Dou um leve sorriso.

- Não precisa ficar com vergonha. Me sinto assim em relação a você também - tento soar o mais romântica possível.

- Para. Eu sou um seminarista e você é uma freira, nós não podemos.

- Eu sei, eu sei. Me desculpe por ter sido invasiva - respondo com o olhar triste e abatido.

Ele está sério, me encarando. Será que fui com muita sede ao pote? E se ele desistir ou nem quiser tentar me ajudar? Acho que talvez eu tenha utilizado a abordagem errada. Merda!

- Vou te ajudar - ele diz, mantendo uma certa distância.

Bin-go!

- Sério? Obrigada, muito obrigada! - dou pequenos pulinhos de alegria. Eu consegui!

- Sim. Mas vou te ajudar porque, como servo do Senhor, devemos fazer a boa obra Dele aqui na Terra. E, se você está sendo maltratada, isso é contra as leis do Nosso Senhor Deus - ele fala, ajeitando o colarinho da batina.

- Claro. Obrigada, Dante.
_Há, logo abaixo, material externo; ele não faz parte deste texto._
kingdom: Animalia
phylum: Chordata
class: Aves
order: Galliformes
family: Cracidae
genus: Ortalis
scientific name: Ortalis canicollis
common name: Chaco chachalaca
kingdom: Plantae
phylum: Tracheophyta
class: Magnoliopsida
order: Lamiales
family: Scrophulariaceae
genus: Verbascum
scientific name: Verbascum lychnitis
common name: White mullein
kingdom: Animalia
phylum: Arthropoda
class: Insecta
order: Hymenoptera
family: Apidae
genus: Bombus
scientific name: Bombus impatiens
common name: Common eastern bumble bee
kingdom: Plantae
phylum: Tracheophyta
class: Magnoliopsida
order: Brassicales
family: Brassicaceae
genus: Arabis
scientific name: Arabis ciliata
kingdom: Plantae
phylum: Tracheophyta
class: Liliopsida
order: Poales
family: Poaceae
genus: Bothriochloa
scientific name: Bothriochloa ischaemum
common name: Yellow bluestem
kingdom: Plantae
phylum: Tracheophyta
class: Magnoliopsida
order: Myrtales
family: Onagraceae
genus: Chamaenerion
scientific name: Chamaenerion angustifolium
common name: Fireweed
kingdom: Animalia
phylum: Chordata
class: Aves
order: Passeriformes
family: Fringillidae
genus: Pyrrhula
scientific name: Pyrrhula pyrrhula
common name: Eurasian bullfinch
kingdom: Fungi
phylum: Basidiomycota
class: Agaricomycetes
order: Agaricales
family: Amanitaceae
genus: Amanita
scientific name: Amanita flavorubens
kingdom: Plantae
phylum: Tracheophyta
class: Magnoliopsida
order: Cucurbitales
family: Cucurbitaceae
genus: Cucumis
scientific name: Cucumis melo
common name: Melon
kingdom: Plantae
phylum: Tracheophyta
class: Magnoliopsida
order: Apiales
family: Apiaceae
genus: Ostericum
Deixei um bilhete para você dentro desse livro, A Divina Comédia. Ele vai ser a forma de nos comunicarmos. Aos domingos, quando você vier, vão ter mensagens para você dentro desse livro, e você pode me responder por aqui também. Assim, poderemos combinar a minha fuga.

- Está bem. Preciso voltar. Vou te ajudar, mas não repita as coisas que fez hoje - ele diz, nervoso e suando frio. Então vira as costas e vai embora.

Pobre peixinho, você ficou totalmente afetado apenas pela proximidade de nossos corpos. Acho que vai infartar quando eu conseguir roubar o seu primeiro beijo. Estou nas nuvens. Me aguarde, papai. Logo estarei de volta e vou fazer você se arrepender por todo o tempo que me deixou trancada neste lugar!